ASSIGNMENT — Only the lines from the start of the data through the one containing "メンタル産業医執筆：低周波音の疫学的" belong in your answer; return them exactly.

DATA —
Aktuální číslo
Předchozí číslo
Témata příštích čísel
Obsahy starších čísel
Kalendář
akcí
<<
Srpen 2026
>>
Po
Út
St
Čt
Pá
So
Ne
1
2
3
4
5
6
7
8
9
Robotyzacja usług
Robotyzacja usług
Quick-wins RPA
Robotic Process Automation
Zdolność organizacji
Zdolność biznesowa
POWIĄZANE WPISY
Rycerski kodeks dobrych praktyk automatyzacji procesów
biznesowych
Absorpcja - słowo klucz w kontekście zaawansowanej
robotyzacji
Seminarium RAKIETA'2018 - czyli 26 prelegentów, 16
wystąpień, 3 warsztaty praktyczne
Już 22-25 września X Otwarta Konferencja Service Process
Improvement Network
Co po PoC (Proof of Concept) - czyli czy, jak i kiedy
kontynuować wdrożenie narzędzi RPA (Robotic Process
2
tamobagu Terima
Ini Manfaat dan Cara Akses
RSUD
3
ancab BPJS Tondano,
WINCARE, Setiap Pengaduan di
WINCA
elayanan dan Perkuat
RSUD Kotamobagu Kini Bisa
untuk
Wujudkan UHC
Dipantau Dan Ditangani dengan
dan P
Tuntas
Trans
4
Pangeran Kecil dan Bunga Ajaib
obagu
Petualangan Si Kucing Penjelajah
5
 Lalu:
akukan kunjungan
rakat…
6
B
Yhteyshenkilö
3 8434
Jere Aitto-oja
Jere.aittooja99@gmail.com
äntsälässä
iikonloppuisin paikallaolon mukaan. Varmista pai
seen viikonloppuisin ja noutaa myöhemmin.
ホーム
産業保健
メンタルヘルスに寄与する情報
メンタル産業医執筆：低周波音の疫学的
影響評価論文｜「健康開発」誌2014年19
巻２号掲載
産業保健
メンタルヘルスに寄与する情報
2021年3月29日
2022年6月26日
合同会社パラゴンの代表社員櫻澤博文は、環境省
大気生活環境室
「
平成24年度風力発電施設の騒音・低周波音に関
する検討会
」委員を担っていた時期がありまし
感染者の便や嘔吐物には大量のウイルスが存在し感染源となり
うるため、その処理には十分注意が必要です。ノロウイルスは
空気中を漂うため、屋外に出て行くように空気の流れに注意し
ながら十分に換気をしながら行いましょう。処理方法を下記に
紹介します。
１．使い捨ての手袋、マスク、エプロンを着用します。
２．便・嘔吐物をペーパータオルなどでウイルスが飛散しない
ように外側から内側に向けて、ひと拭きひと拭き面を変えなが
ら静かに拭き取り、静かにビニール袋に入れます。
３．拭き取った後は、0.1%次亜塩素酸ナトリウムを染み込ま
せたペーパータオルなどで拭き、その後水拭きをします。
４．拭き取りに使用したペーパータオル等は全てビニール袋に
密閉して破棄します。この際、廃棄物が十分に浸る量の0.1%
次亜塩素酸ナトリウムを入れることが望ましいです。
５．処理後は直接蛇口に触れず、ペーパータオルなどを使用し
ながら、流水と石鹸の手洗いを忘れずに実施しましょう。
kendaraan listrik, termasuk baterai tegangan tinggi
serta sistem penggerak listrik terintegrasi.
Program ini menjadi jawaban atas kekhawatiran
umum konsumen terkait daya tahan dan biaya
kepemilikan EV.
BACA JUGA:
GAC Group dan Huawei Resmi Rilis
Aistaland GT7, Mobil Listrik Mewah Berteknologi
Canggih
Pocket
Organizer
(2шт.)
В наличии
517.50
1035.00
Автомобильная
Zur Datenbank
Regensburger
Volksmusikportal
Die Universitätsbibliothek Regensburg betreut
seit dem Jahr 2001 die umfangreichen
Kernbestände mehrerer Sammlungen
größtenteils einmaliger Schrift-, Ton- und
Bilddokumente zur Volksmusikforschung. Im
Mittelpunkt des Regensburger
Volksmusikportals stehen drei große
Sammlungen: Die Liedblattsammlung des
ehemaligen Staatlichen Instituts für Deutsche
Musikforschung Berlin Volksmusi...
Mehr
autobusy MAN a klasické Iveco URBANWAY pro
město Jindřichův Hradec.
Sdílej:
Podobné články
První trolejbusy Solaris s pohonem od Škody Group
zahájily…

SOLUTION TO THE PROBLEM —
Aktuální číslo
Předchozí číslo
Témata příštích čísel
Obsahy starších čísel
Kalendář
akcí
<<
Srpen 2026
>>
Po
Út
St
Čt
Pá
So
Ne
1
2
3
4
5
6
7
8
9
Robotyzacja usług
Robotyzacja usług
Quick-wins RPA
Robotic Process Automation
Zdolność organizacji
Zdolność biznesowa
POWIĄZANE WPISY
Rycerski kodeks dobrych praktyk automatyzacji procesów
biznesowych
Absorpcja - słowo klucz w kontekście zaawansowanej
robotyzacji
Seminarium RAKIETA'2018 - czyli 26 prelegentów, 16
wystąpień, 3 warsztaty praktyczne
Już 22-25 września X Otwarta Konferencja Service Process
Improvement Network
Co po PoC (Proof of Concept) - czyli czy, jak i kiedy
kontynuować wdrożenie narzędzi RPA (Robotic Process
2
tamobagu Terima
Ini Manfaat dan Cara Akses
RSUD
3
ancab BPJS Tondano,
WINCARE, Setiap Pengaduan di
WINCA
elayanan dan Perkuat
RSUD Kotamobagu Kini Bisa
untuk
Wujudkan UHC
Dipantau Dan Ditangani dengan
dan P
Tuntas
Trans
4
Pangeran Kecil dan Bunga Ajaib
obagu
Petualangan Si Kucing Penjelajah
5
 Lalu:
akukan kunjungan
rakat…
6
B
Yhteyshenkilö
3 8434
Jere Aitto-oja
Jere.aittooja99@gmail.com
äntsälässä
iikonloppuisin paikallaolon mukaan. Varmista pai
seen viikonloppuisin ja noutaa myöhemmin.
ホーム
産業保健
メンタルヘルスに寄与する情報
メンタル産業医執筆：低周波音の疫学的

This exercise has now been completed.